Unequal gender roles among refugees also complicate the response. For example, the use of “cash transfer” programming offers the possibility of giving refugees greater personal autonomy and at the same time supporting the local economy — a potential win win. However, giving cash to “heads of households” often means that women will not equally access or benefit from cash transfer programs, exacerbating existing gender inequality. For this reason, Freccero and her colleagues at CARE and Oxfam came up with guidelines for the cash programs to make them more equitable to women.
Clare Lofthouse works with Lighthouse Relief, a Swedish NGO, in Ritsona, a refugee camp housing approximately 800 refugees, north of Athens.
Lofthouse seeks to respond to sexual and reproductive health needs of women and girls as well as to gender-based violence in the camps.
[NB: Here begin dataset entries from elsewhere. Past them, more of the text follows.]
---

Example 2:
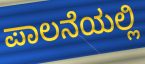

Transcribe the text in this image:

ಪಾಲನೆಯಲ್ಲಿ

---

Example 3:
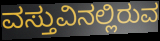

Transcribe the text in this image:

Lofthouse has spearheaded education and information projects in Ritsona, including community conversations about menstrual health, pregnancy, sexually transmitted diseases, and increasing nutritional access for infants, pregnant and breastfeeding women.
On the pulse of women’s needs in the camps, Lofthouse says a main concern is preventing unplanned and unwanted pregnancy. “Regarding contraception, it’s been a huge block, a huge gap that leads to a large volume of unwanted pregnancies,” she said.
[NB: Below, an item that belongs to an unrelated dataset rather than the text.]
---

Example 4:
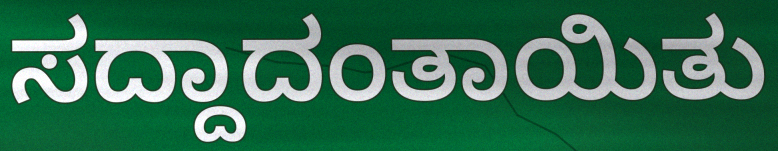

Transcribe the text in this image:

Lofthouse says women in Ritsona advocated for on-site gynaecological services that could provide IUDs. International Medical Corps (IMC) were able towards the end of 2016 to help fill this gap and serve women once or twice a week, but the popular service ended abruptly when IMC pulled out of Greece at the end of the year.
“It’s quite disappointing, but it’s two months better than none,” Lofthouse said, noting that she hopes the Red Cross might take over the services at some point. In the meantime unwanted pregnancy continue to rise again.
Leaders don’t expect the Call to Action to be a panacea for these deep resource-related problems, but they hope it will focus organizations on key priorities.
“There’s the hope that the right people are going to hear it,” says Petraki. “and that this push is going to affect policies.”
Petraki says the Call is important but that nothing will truly change until people can move about freely and not remain stuck in camps where life is anything but normal.
Freccero sees an urgent need to support the Greek government in making services more accessible to refugees and migrants and interpretation at shelters and counseling centers more readily available. “At this point we need to be focusing on integration, to ensure that as international organizations continue to withdraw from Greece, we’re leaving behind systems that are better prepared to meet the needs of refugee and migrant communities,” she said.
Petraki says change comes with political will — something that’s hard to manifest. In the meantime, she echoes the views of others who say improving sexual and reproductive health and the response to gender-based violence in Greece’s refugee camps, depends on effective organizing and keeping the crisis in the public eye.